__About this task__
Copy the data that appears below exactly. Drop the pictures.

__Data supplied__
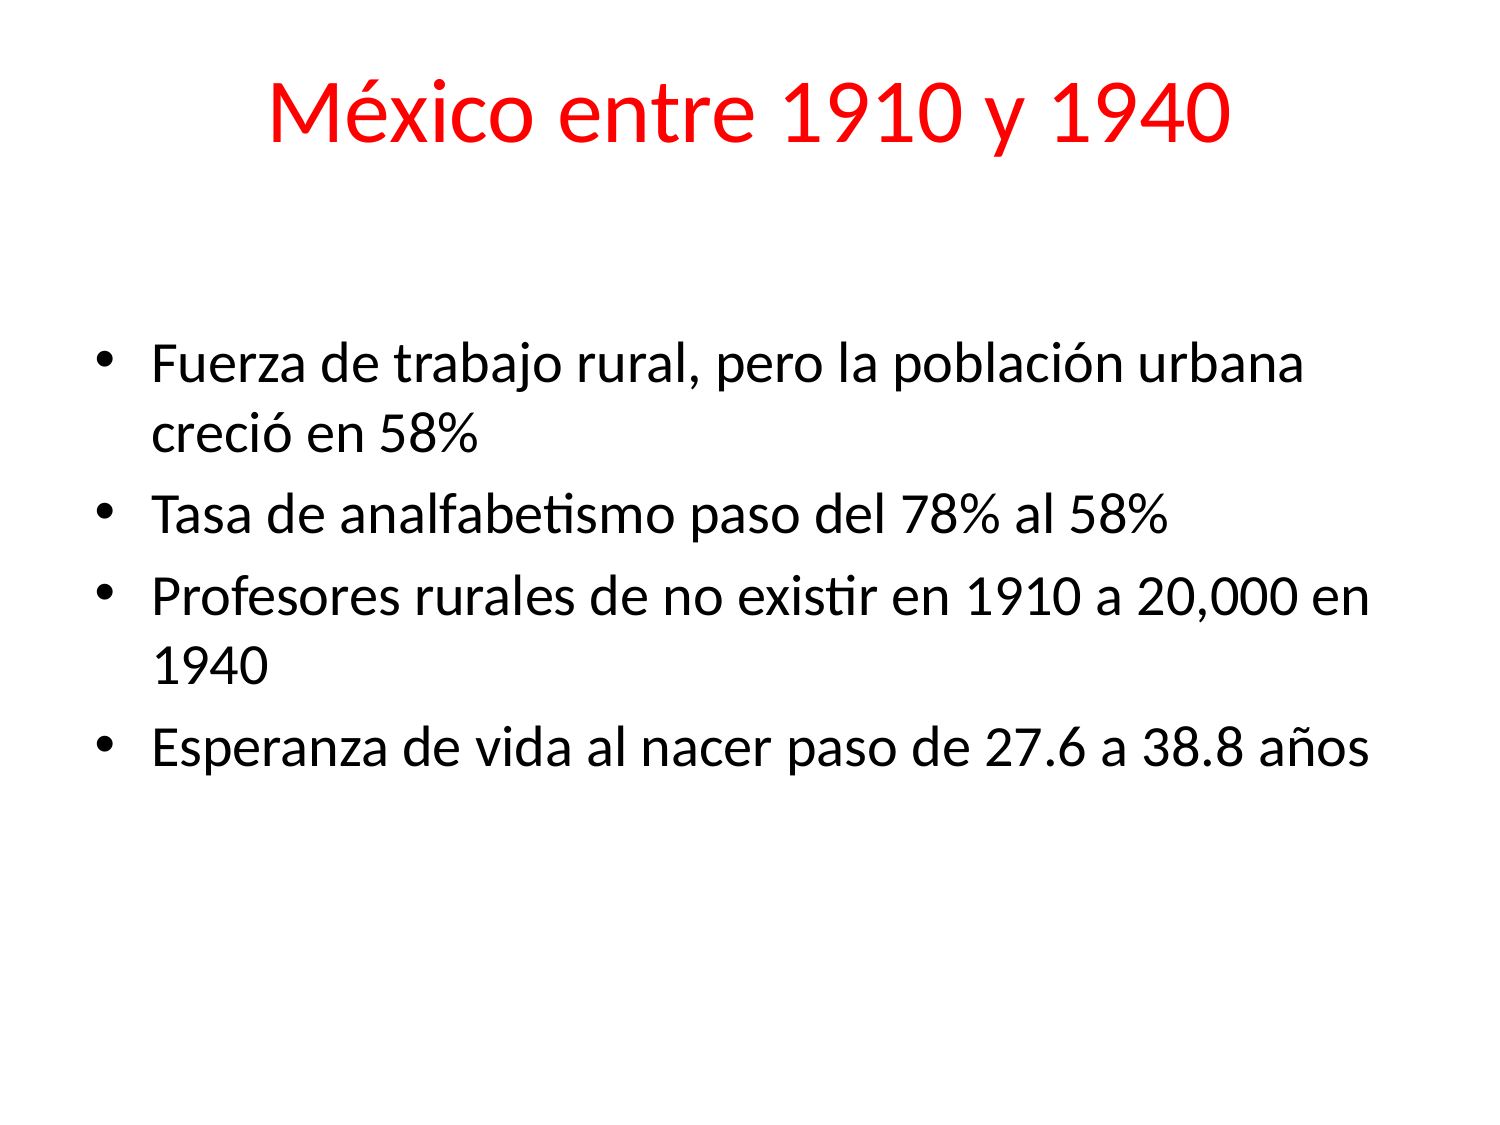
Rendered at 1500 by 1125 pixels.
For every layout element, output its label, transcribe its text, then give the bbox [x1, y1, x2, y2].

list Fuerza de trabajo rural, pero la población urbana creció en 58% Tasa de analfabetismo paso del 78% al 58% Profesores rurales de no existir en 1910 a 20,000 en 1940 Esperanza de vida al nacer paso de 27.6 a 38.8 años [79, 316, 1430, 879]
title México entre 1910 y 1940 [0, 11, 1500, 200]
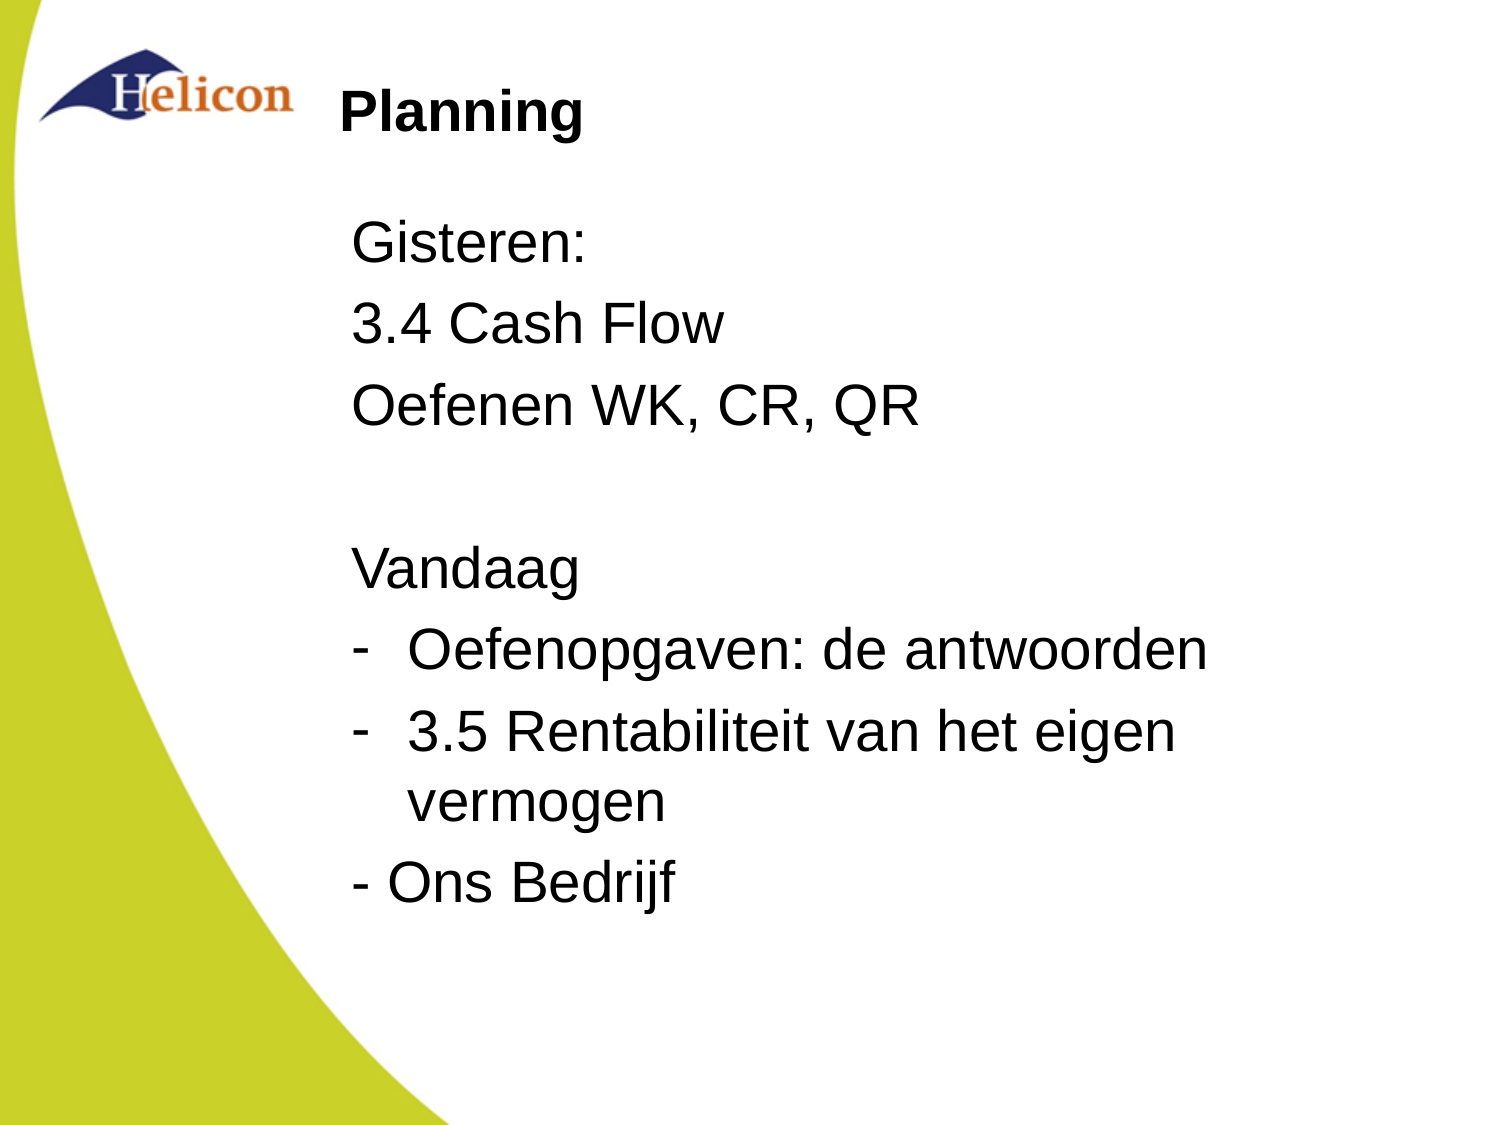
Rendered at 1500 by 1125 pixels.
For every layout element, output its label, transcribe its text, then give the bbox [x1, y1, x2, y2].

title Planning [324, 54, 1415, 161]
list Gisteren: 3.4 Cash Flow Oefenen WK, CR, QR Vandaag Oefenopgaven: de antwoorden 3.5 Rentabiliteit van het eigen vermogen - Ons Bedrijf [336, 196, 1425, 1005]
picture [0, 0, 1500, 1125]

__Task output__
Rendered at 1500 by 1125 pixels.
For every layout element, output its label, transcribe its text, then give the bbox [x1, y1, x2, y2].

list Fuerza de trabajo rural, pero la población urbana creció en 58% Tasa de analfabetismo paso del 78% al 58% Profesores rurales de no existir en 1910 a 20,000 en 1940 Esperanza de vida al nacer paso de 27.6 a 38.8 años [79, 316, 1430, 879]
title México entre 1910 y 1940 [0, 11, 1500, 200]
Rendered at 1500 by 1125 pixels.
For every layout element, output its label, transcribe its text, then give the bbox [x1, y1, x2, y2].

title Planning [324, 54, 1415, 161]
list Gisteren: 3.4 Cash Flow Oefenen WK, CR, QR Vandaag Oefenopgaven: de antwoorden 3.5 Rentabiliteit van het eigen vermogen - Ons Bedrijf [336, 196, 1425, 1005]
picture [0, 0, 1500, 1125]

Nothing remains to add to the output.